> _WORK REQUEST_
Please reproduce the data below word for word, leaving out the pictures.
** Opening EXERCISE MATERIAL block **
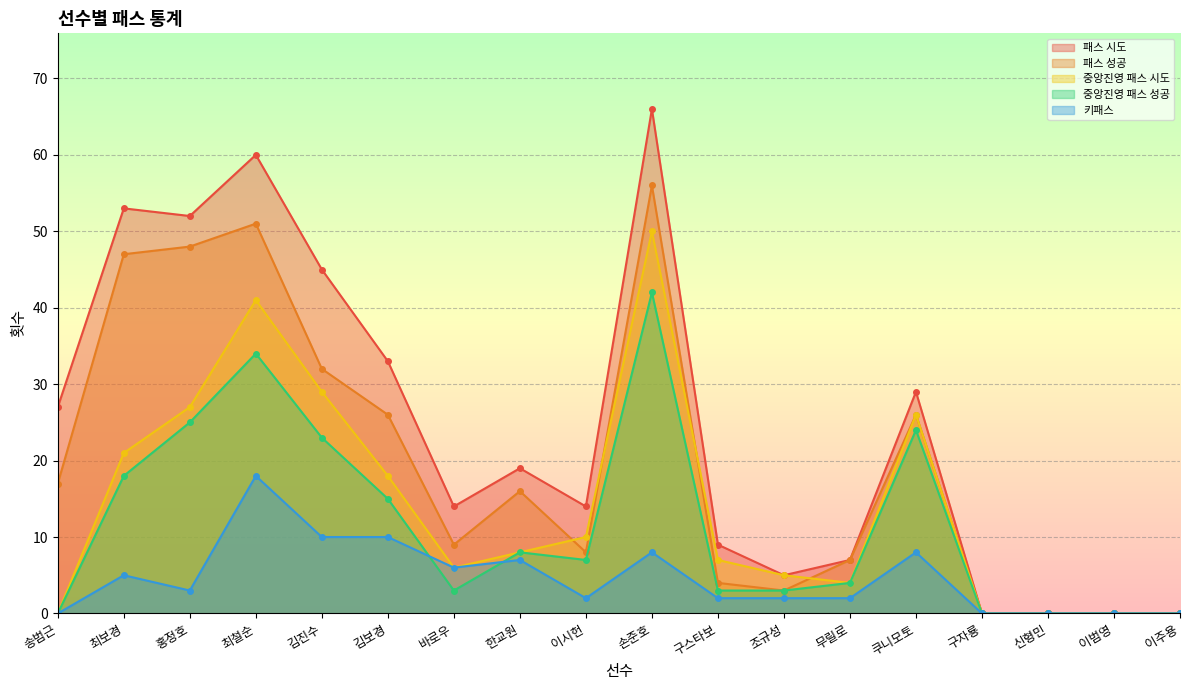

At which category is the sum across all series the highest?

손준호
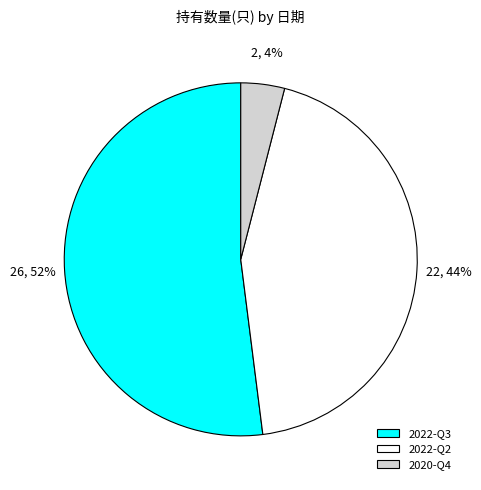

What percentage is the 2022-Q2 slice, to the nearest percent?

44%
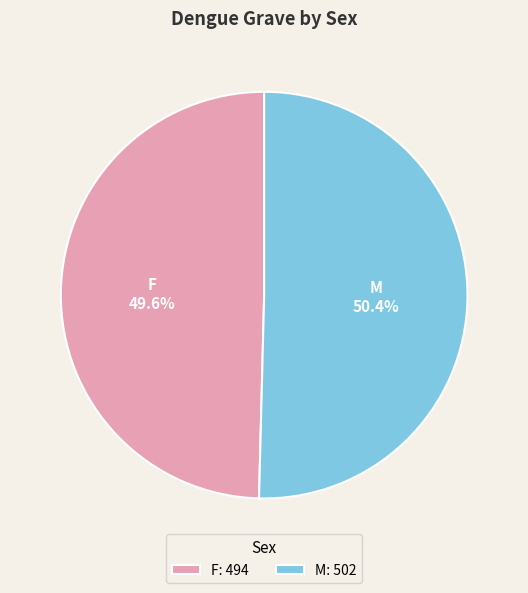

Count the number of slices in the pie.

2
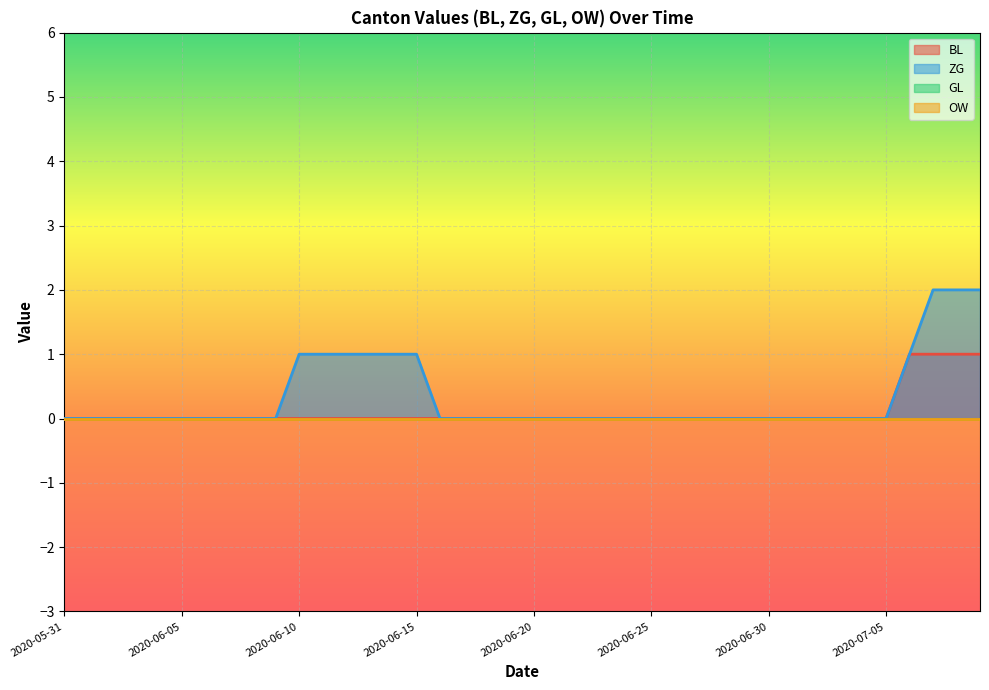

At which category does the chart reach its minimum across all series?

2020-05-31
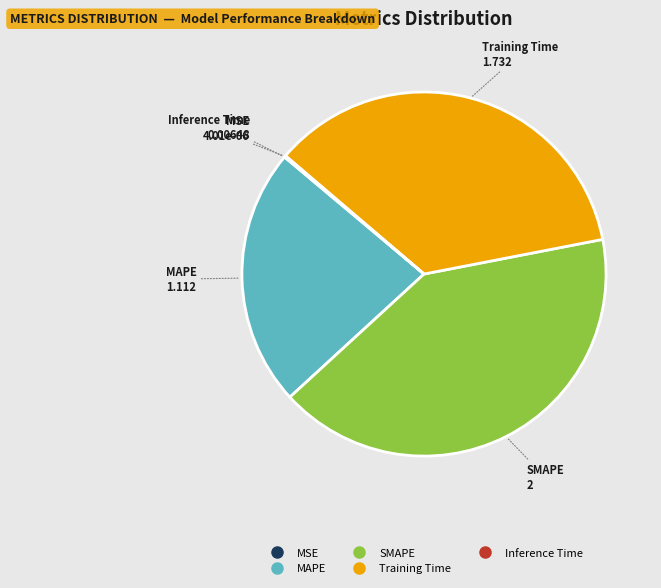

Is there any slice that represents more than half of the pie?

No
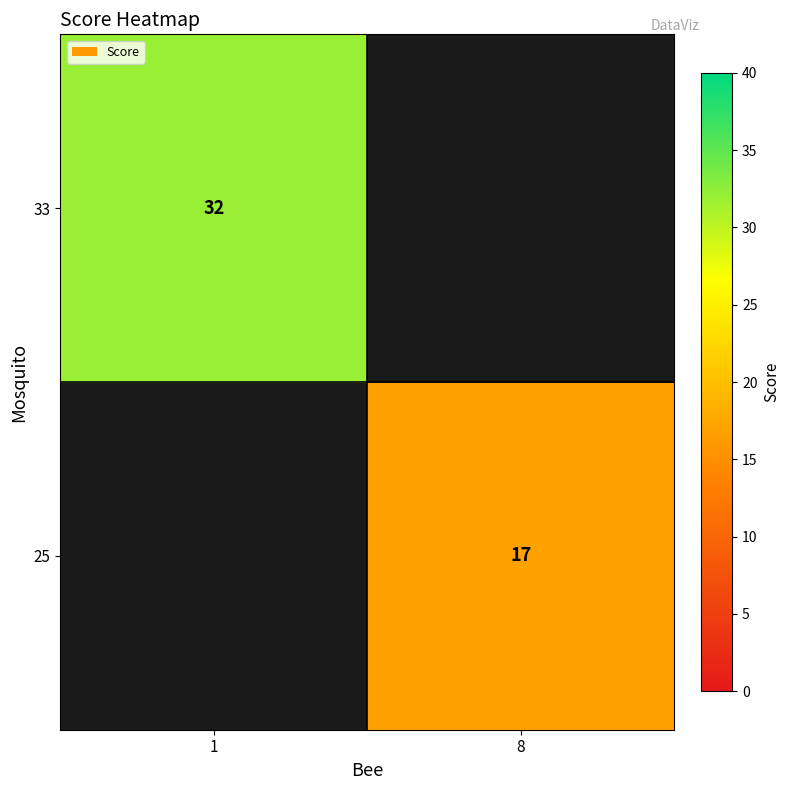

How many series are shown in this chart?

2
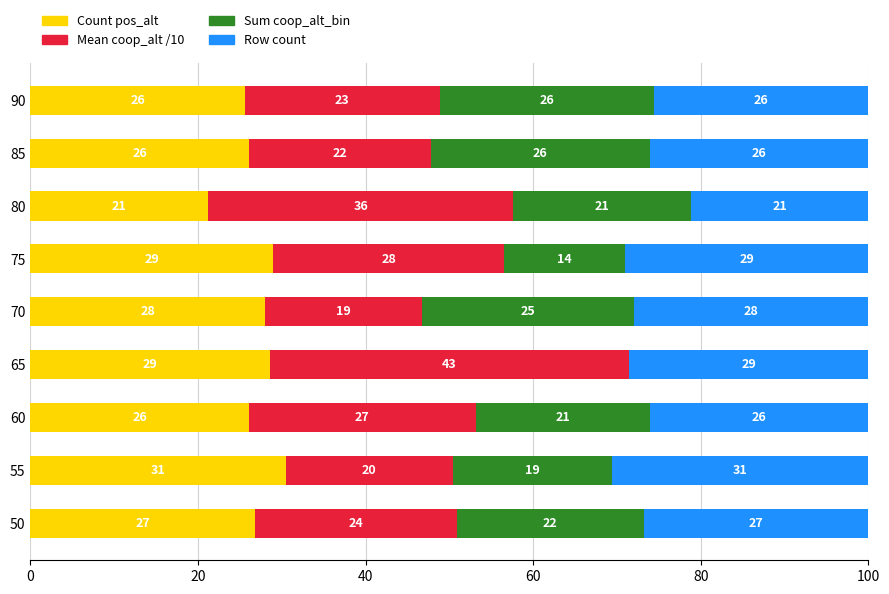

The Count pos_alt series shows 28.6 at 65. True or false?

True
** Closing EXERCISE MATERIAL block **
> _RESULT BELOW_
At which category is the sum across all series the highest?

손준호

What percentage is the 2022-Q2 slice, to the nearest percent?

44%

Count the number of slices in the pie.

2

At which category does the chart reach its minimum across all series?

2020-05-31

Is there any slice that represents more than half of the pie?

No

How many series are shown in this chart?

2

The Count pos_alt series shows 28.6 at 65. True or false?

True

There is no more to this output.